Levent Kırca'nın son filmini çekiyoruz. Oyunculuğun yanında dublörlüklerini de yapıyordum. Kağıthane de ki tarihi harabelerin önünde çekim yapıyoruz. Üzerimizdeki elbiseler tarihi, dönem kıyafetleri kılıç kalkan miğfer, mızrak. Herkes birer ata binsin denildi. Oyuncu arkadaşlarımız at sahiplerine hangi atların uysal ve haşarı olduğunu sorarak seçiyorlardı. Benim dublör olduğum için en serseri at bana tahsis edildi! Şehrin merkezinde atlarla film çekmeye uğraşırken, bu serseri at bende üzerinde iken asfaltta dörtnala koşmaya başladı. Çok iyi at binicisi olmama ramen atı kontrol etmem imkansızdı. Benim üzerimde ne miğfer ne kılıç kalkan kaldı. Böylece döküle saçıla iki kilometre kadar koştuk. İnsanlar, araçlar film çektiğimizin farkında değillerdi. Hayretlerle bakıyor korna çalıyorlardı. Benim serseri atım bu korna seslerine tepki olarak daha da çıldırıyordu. İyice huysuzlaşmıştı. Koşa koşa yordum atı. Anca durdurabilmiştim.

Aynı filmde benim 6 ıncı kattan atlama sahnem vardı. Levent Kırca itfaiyeden bana şişme yatak getirdi. Yatağı yerine kurduk, Atacan beyin dublörü olduğum için plastik makyajlarımı ban kendi elleri ile yaparak bire bir benzetti.

İtfaiye şefi gelerek, "Levent Bey, bu yatak 3 kattan atlayanlar içindir. 6 kattan atlanırsa yatak patlar ben risk almak istemiyorum" dedi.

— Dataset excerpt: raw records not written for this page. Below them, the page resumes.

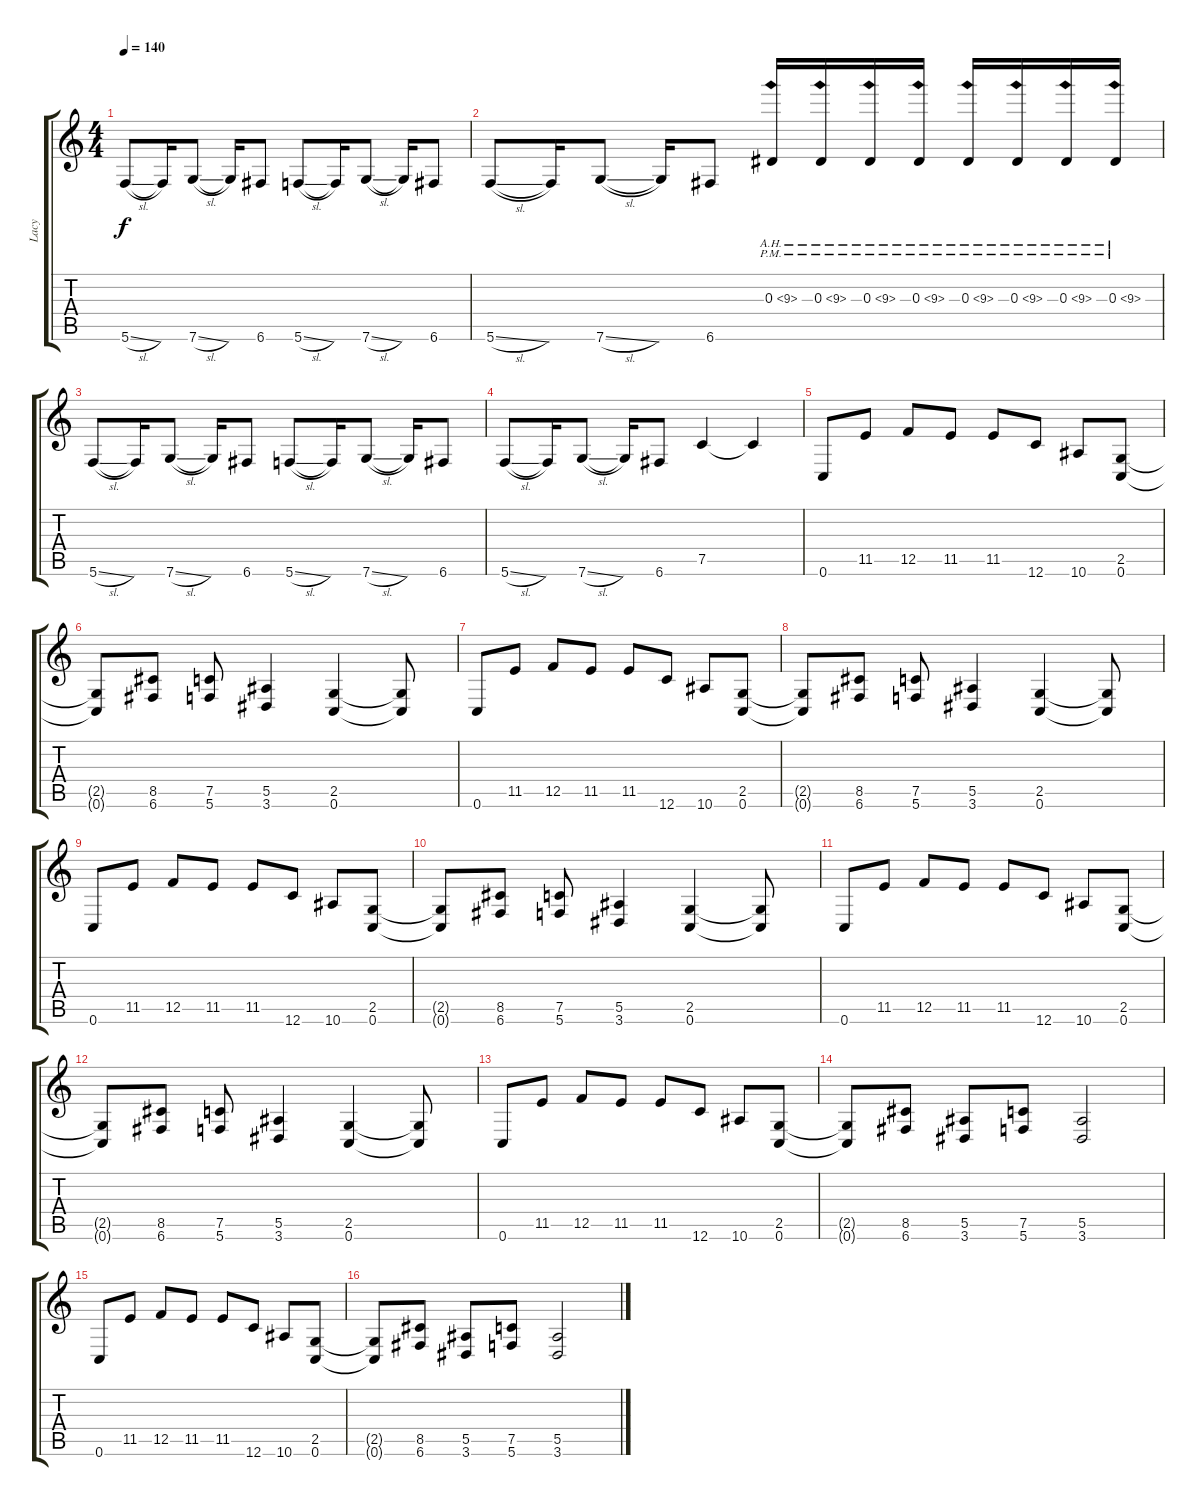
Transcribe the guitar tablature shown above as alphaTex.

\track ("Lacy" "Lacy") {instrument distortionguitar}
\staff {score tabs}
\tuning (C4 G3 Eb3 Bb2 F2 C2) {hide}
\ts (4 4)
\tempo 140
\clef g2
\ks c
5.6{sl}.8{dy f} 5.6{t}.16 7.6{sl}.8 7.6{t}.16 6.6.8 5.6{sl}.8 5.6{t}.16 7.6{sl}.8 7.6{t}.16 6.6.8 |
5.6{sl}.8 5.6{t}.16 7.6{sl}.8 7.6{t}.16 6.6.8 0.3{ah 9 pm}.16 0.3{ah 9 pm}.16 0.3{ah 9 pm}.16 0.3{ah 9 pm}.16 0.3{ah 9 pm}.16 0.3{ah 9 pm}.16 0.3{ah 9 pm}.16 0.3{ah 9 pm}.16 |
5.6{sl}.8 5.6{t}.16 7.6{sl}.8 7.6{t}.16 6.6.8 5.6{sl}.8 5.6{t}.16 7.6{sl}.8 7.6{t}.16 6.6.8 |
5.6{sl}.8 5.6{t}.16 7.6{sl}.8 7.6{t}.16 6.6.8 7.5.4 7.5{t}.4 |
0.6.8 11.5.8 12.5.8 11.5.8 11.5.8 12.6.8 10.6.8 (2.5 0.6).8 |
(2.5{t} 0.6{t}).8 (8.5 6.6).8 (7.5 5.6).8 (5.5 3.6).4 (2.5 0.6).4 (2.5{t} 0.6{t}).8 |
0.6.8 11.5.8 12.5.8 11.5.8 11.5.8 12.6.8 10.6.8 (2.5 0.6).8 |
(2.5{t} 0.6{t}).8 (8.5 6.6).8 (7.5 5.6).8 (5.5 3.6).4 (2.5 0.6).4 (2.5{t} 0.6{t}).8 |
0.6.8 11.5.8 12.5.8 11.5.8 11.5.8 12.6.8 10.6.8 (2.5 0.6).8 |
(2.5{t} 0.6{t}).8 (8.5 6.6).8 (7.5 5.6).8 (5.5 3.6).4 (2.5 0.6).4 (2.5{t} 0.6{t}).8 |
0.6.8 11.5.8 12.5.8 11.5.8 11.5.8 12.6.8 10.6.8 (2.5 0.6).8 |
(2.5{t} 0.6{t}).8 (8.5 6.6).8 (7.5 5.6).8 (5.5 3.6).4 (2.5 0.6).4 (2.5{t} 0.6{t}).8 |
0.6.8 11.5.8 12.5.8 11.5.8 11.5.8 12.6.8 10.6.8 (2.5 0.6).8 |
(2.5{t} 0.6{t}).8 (8.5 6.6).8 (5.5 3.6).8 (7.5 5.6).8 (5.5 3.6).2 |
0.6.8 11.5.8 12.5.8 11.5.8 11.5.8 12.6.8 10.6.8 (2.5 0.6).8 |
(2.5{t} 0.6{t}).8 (8.5 6.6).8 (5.5 3.6).8 (7.5 5.6).8 (5.5 3.6).2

Levent Kırca bana defalarca sordu yapabilir misin? Ben yaparım hocam dedim. 6 kata çıktım atlama vaziyeti aldım. Yerel tv muhabirleri Levent hocaya bu sahnenin tehlikeli olduğunu vurgulayarak tekrar tekrar sormuşlar. Levent hoca megafonu eline alarak, ‘'Ökkeş, uçan adam sakın atlama! Yürüyerek merdivenlerden in yanıma gel'' diye anos yapıyordu. Aşağı indim. Levent hoca ‘'oğlum, Ökkeş ben bu sahneyi yaptın saydım sen beni mat ettin. Ücretini de sana ödüyorum ana sütün gibi helal olsun'' dedi. Levent Kırca için sadece dublör değil her şeyden önce bir insandım ve o bunun farkındaydı. Filmin konusu da zaten Yeşilçam oyuncularının çilesini anlatan bir filmdi.

Yakup Sancı: Çok filmde dublör kullanılıyor ama jeneriğe bu dublörlerin adı yazılmıyor. Sizin yaptığınız işlerde adınız yer alıyor mu?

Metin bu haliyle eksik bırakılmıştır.